[[ Dataset content, beginning ]]

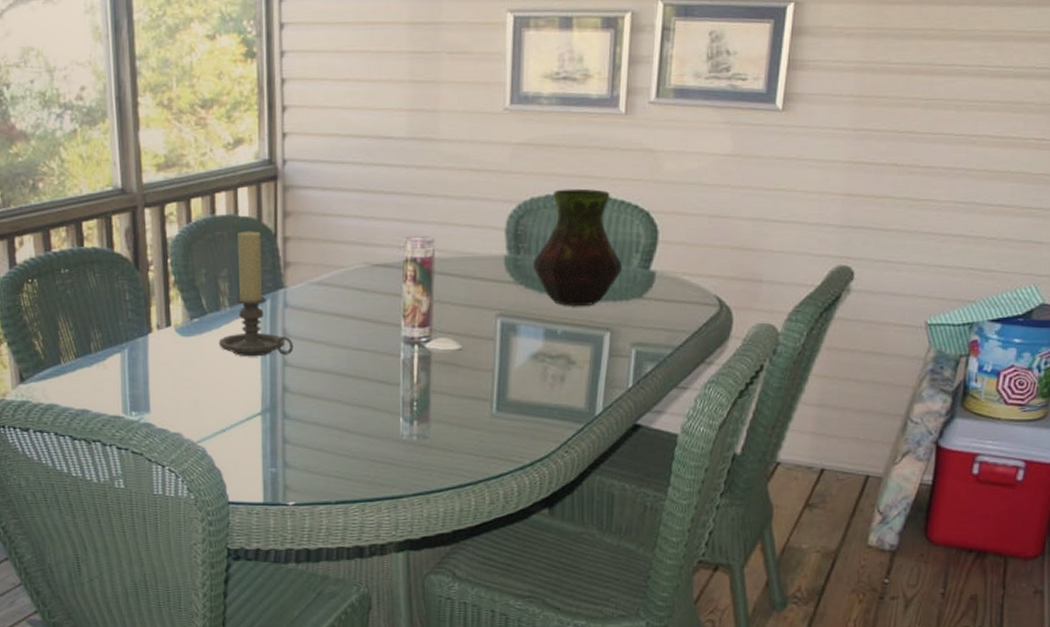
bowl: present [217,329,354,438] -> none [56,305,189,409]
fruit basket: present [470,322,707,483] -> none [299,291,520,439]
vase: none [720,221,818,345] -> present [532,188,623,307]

[[ Dataset content, end ]]

Task brief: The copy must reproduce the listing above verbatim and contain no pictures.

Written solution:
bowl: present [217,329,354,438] -> none [56,305,189,409]
fruit basket: present [470,322,707,483] -> none [299,291,520,439]
vase: none [720,221,818,345] -> present [532,188,623,307]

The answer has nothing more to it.